After working your way down the governments guidence do you still have a 60 min show suitable for a 5 year old to learn about consent?
Its called reputational risk.
Eg. I will be very suprised if the nspcc don't issue a takedown notice of any of their branding.
The staff may be competent, professional, and well trained to deliver training. But this is not guilt by association this is a claim that the team members are active participants within the creation of the show.
When an organisation decides to lend their name and reputation to an event, they carry the consequences if things dont work out the way it was planned. That's why professional oversight is needed.
So were they involved in advertising for actors over twitter?
Note the advert tweet as written breached the legal standards and showed that they were going to be actively discriminating in their recruitment process.
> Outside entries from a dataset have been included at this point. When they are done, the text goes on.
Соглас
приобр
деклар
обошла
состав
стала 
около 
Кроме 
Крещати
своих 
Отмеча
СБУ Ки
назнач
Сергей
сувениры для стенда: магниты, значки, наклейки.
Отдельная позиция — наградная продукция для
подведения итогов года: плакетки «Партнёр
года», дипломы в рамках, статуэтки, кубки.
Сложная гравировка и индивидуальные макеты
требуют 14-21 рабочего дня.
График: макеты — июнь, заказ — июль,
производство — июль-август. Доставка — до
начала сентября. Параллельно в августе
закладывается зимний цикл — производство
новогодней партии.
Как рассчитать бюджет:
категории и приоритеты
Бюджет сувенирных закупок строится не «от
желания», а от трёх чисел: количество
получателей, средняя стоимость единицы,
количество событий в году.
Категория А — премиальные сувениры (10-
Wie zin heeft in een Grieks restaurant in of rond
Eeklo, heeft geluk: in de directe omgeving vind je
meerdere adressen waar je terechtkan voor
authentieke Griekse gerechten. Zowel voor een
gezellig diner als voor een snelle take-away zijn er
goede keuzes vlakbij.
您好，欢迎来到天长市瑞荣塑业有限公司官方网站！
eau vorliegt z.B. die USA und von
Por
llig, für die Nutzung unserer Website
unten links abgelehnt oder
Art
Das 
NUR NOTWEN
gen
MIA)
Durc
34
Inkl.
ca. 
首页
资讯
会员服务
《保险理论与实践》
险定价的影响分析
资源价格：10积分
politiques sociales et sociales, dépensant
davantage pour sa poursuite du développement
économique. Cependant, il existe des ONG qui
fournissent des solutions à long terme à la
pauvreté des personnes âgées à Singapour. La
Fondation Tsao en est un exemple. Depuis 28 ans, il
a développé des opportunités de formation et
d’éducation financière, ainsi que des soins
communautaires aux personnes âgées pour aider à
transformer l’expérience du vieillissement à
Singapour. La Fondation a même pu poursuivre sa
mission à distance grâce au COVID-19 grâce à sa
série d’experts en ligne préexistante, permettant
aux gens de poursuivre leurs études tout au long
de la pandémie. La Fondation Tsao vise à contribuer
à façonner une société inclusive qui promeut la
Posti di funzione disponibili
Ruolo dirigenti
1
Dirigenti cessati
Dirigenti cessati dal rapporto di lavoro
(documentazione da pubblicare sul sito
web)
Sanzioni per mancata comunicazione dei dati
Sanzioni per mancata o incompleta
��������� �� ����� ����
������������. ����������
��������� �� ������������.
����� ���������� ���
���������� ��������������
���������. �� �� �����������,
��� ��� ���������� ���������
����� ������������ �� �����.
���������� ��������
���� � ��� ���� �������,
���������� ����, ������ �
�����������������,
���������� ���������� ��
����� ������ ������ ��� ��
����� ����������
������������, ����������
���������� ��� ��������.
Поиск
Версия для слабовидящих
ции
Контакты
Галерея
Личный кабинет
If the organisation you are working with can't get the basics of how to hire right, how much trust do you place on the rest of their process?
If the staff involved in the theatre project did not say that clear different age appropiate modules are needed for a 5 year old and a 15 year old then that's a red flag. If staff failed to bring that to management for review that's a red flag. If the staff did its very relevant to ask how their current management responded.
Particularly as it looks as if all of the old directors in the LTD resigned in 2020 with a 2 month gap for a couple of them.